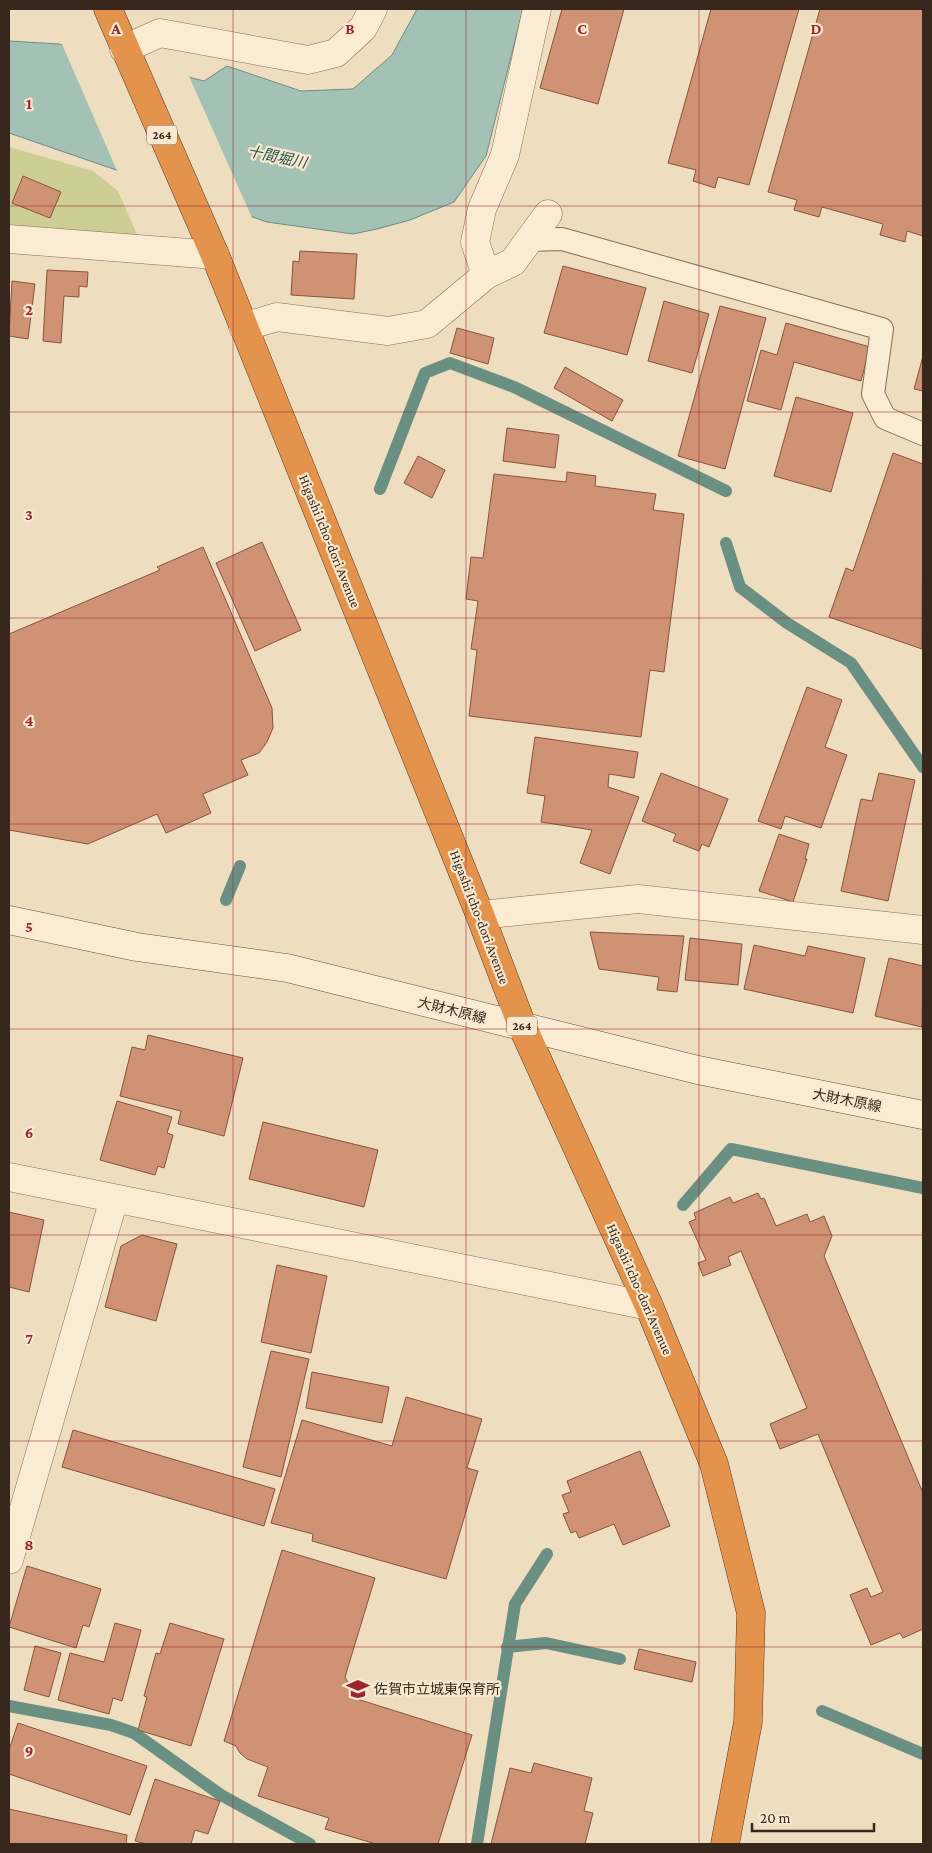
<svg xmlns="http://www.w3.org/2000/svg" width="932" height="1853" viewBox="0 0 932 1853" font-family="'Crimson Pro','Noto Sans JP',serif">
	<style>
		.green { fill: #ccce93 }
		.water { fill: #a3c1b5; stroke: #6a8f83 }
		.pier { fill: #efddc0 }
		.lines { fill: none; stroke-linecap: round; stroke-linejoin: round }
		.stream { stroke: #6a8f83; stroke-width: 12 }
		.building { fill: #cf9274; stroke: #89533c }
		.lane-casing { stroke: #896d57; stroke-width: 24 }
		.street-casing { stroke: #896d57; stroke-width: 29 }
		.secondary-casing { stroke: #6b4e3a; stroke-width: 29 }
		.highway-casing { stroke: #563c2c; stroke-width: 29 }
		.lane { stroke: #faebd3; stroke-width: 22 }
		.street { stroke: #faebd3; stroke-width: 28 }
		.secondary { stroke: #faebd3; stroke-width: 28 }
		.highway { stroke: #e3934c; stroke-width: 28 }
		.grid { fill: none; stroke: #9a2530; stroke-width: 1; stroke-opacity: 0.55 }
		.labels { text-anchor: middle; dominant-baseline: central; stroke-width: 4.5; stroke-linejoin: round; paint-order: stroke }
		.shield { fill: #f7e8cf; stroke: #716152; stroke-width: 1 }
		.shield-label { font-size: 12px; font-weight: bold; fill: #38271c }
		.street-label { font-size: 14px; fill: #38271c; stroke: #f7e8cf }
		.poi-label { font-size: 14px; fill: #38271c; stroke: #f7e8cf; text-anchor: start }
		.water-label { font-size: 15px; font-style: italic; fill: #2b5851; stroke: #f7e8cf }
		.grid-label { font-size: 16px; text-anchor: middle; font-weight: bold; fill: #9a2530; stroke: #f7e8cf; stroke-width: 4.5; stroke-linejoin: round; paint-order: stroke }
	</style>
	<rect width="100%" height="100%" fill="#efddc0"/>
	<polygon class="green" points="9,147 93,171 118,191 139,239 9,230"/>
	<polygon class="water" points="417,9 523,9 486,156 454,202 410,220 377,229 353,234 267,222 9,133 9,41 59,44 204,81 227,66 301,91 353,89 392,55"/>
	<polygon class="pier" points="61,42 188,74 253,220 118,173"/>
	<g class="lines">
		<g class="stream">
			<polyline points="380,489 425,373 450,363 514,387 726,491"/>
			<polyline points="726,543 740,587 787,623 851,663 923,767"/>
			<polyline points="226,900 240,866"/>
			<polyline points="683,1205 731,1149 923,1188"/>
			<polyline points="507,1647 546,1643 620,1659"/>
			<polyline points="9,1706 111,1725 134,1733 221,1795 310,1844"/>
			<polyline points="822,1711 923,1754"/>
			<polyline points="477,1844 515,1604 547,1554"/>
		</g>
	</g>
	<g class="building">
		<polygon points="562,9 624,9 598,104 540,88"/>
		<polygon points="711,9 799,9 749,185 718,177 715,188 693,181 696,170 668,163"/>
		<polygon points="820,9 923,9 923,236 907,231 905,242 880,235 883,224 822,207 819,217 794,210 797,200 768,192"/>
		<polygon points="23,176 61,192 50,218 12,203"/>
		<polygon points="300,251 357,254 354,299 291,295 293,261 299,262"/>
		<polygon points="563,266 646,288 627,355 544,333"/>
		<polygon points="47,270 88,272 87,287 79,286 79,297 64,296 61,343 43,341"/>
		<polygon points="12,281 35,284 28,339 9,336"/>
		<polygon points="664,301 709,314 692,373 648,361"/>
		<polygon points="720,306 766,318 725,469 678,456"/>
		<polygon points="786,323 870,347 861,381 794,362 781,410 747,401 761,350 777,355"/>
		<polygon points="457,328 494,338 488,364 450,353"/>
		<polygon points="923,356 923,391 914,389"/>
		<polygon points="565,367 623,400 612,421 554,388"/>
		<polygon points="796,397 853,413 831,492 774,476"/>
		<polygon points="507,428 559,435 555,468 503,461"/>
		<polygon points="893,453 923,464 922,649 829,617 846,568 853,571"/>
		<polygon points="418,456 445,470 432,498 404,483"/>
		<polygon points="567,472 596,476 595,486 656,494 653,510 684,514 664,672 650,670 641,737 469,716 477,650 471,649 478,601 466,599 471,557 483,558 494,474 566,482"/>
		<polygon points="262,542 301,630 255,651 216,563"/>
		<polygon points="203,547 272,708 273,728 267,742 259,753 241,760 248,775 203,794 211,813 166,833 157,814 88,844 9,830 9,634 160,570 157,567"/>
		<polygon points="807,687 842,700 825,747 847,755 821,828 785,816 781,829 758,821"/>
		<polygon points="535,737 638,752 634,778 609,774 608,787 639,797 610,874 580,863 592,830 541,822 545,796 527,793"/>
		<polygon points="661,773 728,799 709,847 702,844 699,851 673,841 676,834 642,821"/>
		<polygon points="879,773 915,780 888,901 841,891 861,799 872,801"/>
		<polygon points="779,834 809,844 805,859 807,859 793,902 759,891"/>
		<polygon points="590,932 684,936 677,992 657,990 659,977 599,969"/>
		<polygon points="690,938 742,944 738,985 685,980"/>
		<polygon points="754,945 805,956 808,946 865,958 853,1013 744,989"/>
		<polygon points="889,958 923,966 922,1027 875,1016"/>
		<polygon points="148,1035 243,1058 224,1136 178,1124 181,1111 120,1096 132,1047 145,1050"/>
		<polygon points="117,1101 172,1117 167,1133 173,1135 164,1168 158,1166 155,1175 100,1160"/>
		<polygon points="263,1122 378,1150 364,1207 249,1179"/>
		<polygon points="758,1193 761,1199 764,1198 776,1226 807,1214 810,1222 824,1216 832,1236 824,1256 923,1493 923,1629 903,1638 900,1633 871,1645 850,1595 867,1588 871,1597 883,1592 818,1434 780,1449 770,1424 807,1408 741,1251 728,1257 731,1265 703,1276 698,1263 706,1260 689,1222 696,1219 694,1213 730,1197 733,1203"/>
		<polygon points="9,1212 44,1220 29,1292 9,1287"/>
		<polygon points="142,1235 177,1244 156,1321 105,1307 121,1246"/>
		<polygon points="277,1265 327,1276 311,1353 261,1342"/>
		<polygon points="271,1351 309,1359 281,1477 243,1467"/>
		<polygon points="312,1372 389,1387 382,1423 306,1408"/>
		<polygon points="406,1397 482,1419 467,1468 478,1471 446,1579 312,1541 313,1534 271,1523 302,1420 392,1446"/>
		<polygon points="73,1430 275,1489 264,1526 62,1467"/>
		<polygon points="640,1451 670,1526 623,1545 614,1524 579,1538 576,1531 571,1533 563,1514 569,1512 562,1495 571,1492 567,1481"/>
		<polygon points="282,1550 375,1578 345,1677 357,1699 472,1735 438,1844 376,1844 325,1829 329,1818 258,1796 268,1767 247,1759 240,1753 236,1746 224,1741"/>
		<polygon points="27,1566 101,1589 89,1627 83,1625 76,1648 9,1627"/>
		<polygon points="115,1623 141,1630 122,1701 113,1698 109,1714 58,1700 70,1653 104,1662"/>
		<polygon points="170,1623 224,1639 191,1746 138,1730 147,1697 144,1696 156,1653 160,1654"/>
		<polygon points="35,1646 61,1653 49,1697 24,1690"/>
		<polygon points="639,1649 696,1662 692,1682 634,1669"/>
		<polygon points="18,1723 147,1766 130,1815 9,1774 9,1750"/>
		<polygon points="534,1763 592,1778 584,1811 593,1813 585,1844 491,1844 510,1768 531,1773"/>
		<polygon points="155,1779 220,1801 208,1834 195,1830 191,1844 146,1844 135,1841"/>
		<polygon points="9,1809 127,1835 126,1844 9,1844"/>
	</g>
	<g class="lines">
		<defs>
			<polyline id="lane" points="529,240 562,239 882,329 873,394 885,418 923,434"/>
			<g id="street">
				<polyline points="124,49 160,33 308,60 336,53 363,28 373,9"/>
				<polyline points="9,239 215,255"/>
				<polyline points="486,275 475,242 482,209 505,155 537,9"/>
				<polyline points="243,327 277,317 388,331 427,324 486,275 513,262 548,214"/>
				<polyline points="480,915 638,899 923,930"/>
				<polyline points="9,1177 649,1306"/>
				<polyline points="9,1560 114,1199"/>
			</g>
			<polyline id="secondary" points="9,920 137,947 287,968 698,1070 923,1115"/>
			<polyline id="highway" points="108,9 215,255 480,915 523,1028 649,1306 714,1464 751,1613 748,1722 725,1844"/>
		</defs>
		<use href="#lane" class="lane-casing"/>
		<use href="#street" class="street-casing"/>
		<use href="#secondary" class="secondary-casing"/>
		<use href="#highway" class="highway-casing"/>
		<use href="#lane" class="lane"/>
		<use href="#street" class="street"/>
		<use href="#secondary" class="secondary"/>
		<use href="#highway" class="highway"/>
	</g>
	<path class="grid" d="M233 9V1844M466 9V1844M699 9V1844M9 206H923M9 412H923M9 618H923M9 824H923M9 1029H923M9 1235H923M9 1441H923M9 1647H923"/>
	<defs>
		<symbol id="school-bare" viewBox="-9 -9 18 18"><path d="M0-5L7-2L0 1L-7-2ZM-4 1L0 2.5L4 1V4Q0 6-4 4Z" fill="#9a2530" stroke="#f7e8cf" stroke-width="2.5" paint-order="stroke"/></symbol>
	</defs>
	<g fill-rule="evenodd">
		<use href="#school-bare" x="342" y="1673" width="32" height="32"/>
	</g>
	<g class="labels">
		<g class="shield">
			<rect x="147" y="125.5" width="30" height="19" rx="4"/>
			<rect x="507" y="1016.5" width="30" height="19" rx="4"/>
		</g>
		<g class="shield-label">
			<text x="162" y="135">264</text>
			<text x="522" y="1026">264</text>
		</g>
		<g class="street-label">
			<text transform="translate(330 541) rotate(68)">Higashi Icho-dori Avenue</text>
			<text transform="translate(480 917) rotate(69)">Higashi Icho-dori Avenue</text>
			<text transform="translate(452 1010) rotate(14)">大財木原線</text>
			<text transform="translate(847 1100) rotate(11)">大財木原線</text>
			<text transform="translate(640 1289) rotate(66)">Higashi Icho-dori Avenue</text>
		</g>
		<g class="poi-label">
			<text x="374" y="1689">佐賀市立城東保育所</text>
		</g>
		<g class="water-label">
			<text transform="translate(277 157) rotate(12)">十間堀川</text>
		</g>
	</g>
	<g class="grid-label">
		<text x="116" y="34">A</text>
		<text x="350" y="34">B</text>
		<text x="582" y="34">C</text>
		<text x="816" y="34">D</text>
		<text x="29" y="109">1</text>
		<text x="29" y="315">2</text>
		<text x="29" y="520">3</text>
		<text x="29" y="726">4</text>
		<text x="29" y="932">5</text>
		<text x="29" y="1138">6</text>
		<text x="29" y="1344">7</text>
		<text x="29" y="1550">8</text>
		<text x="29" y="1756">9</text>
	</g>
	<rect width="932" height="1853" fill="none" stroke="#38271c" stroke-width="20"/>
	<path d="M752 1823v8h122v-8" fill="none" stroke="#38271c" stroke-width="2.5"/>
	<text x="760" y="1823" font-size="15" fill="#38271c" stroke="#f7e8cf" stroke-width="4" paint-order="stroke">20 m</text>
</svg>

## Task instructions
Check each line of the entries above, and show every one holding the word "lane".

## Response
		.lane-casing { stroke: #896d57; stroke-width: 24 }
		.lane { stroke: #faebd3; stroke-width: 22 }
			<polyline id="lane" points="529,240 562,239 882,329 873,394 885,418 923,434"/>
		<use href="#lane" class="lane-casing"/>
		<use href="#lane" class="lane"/>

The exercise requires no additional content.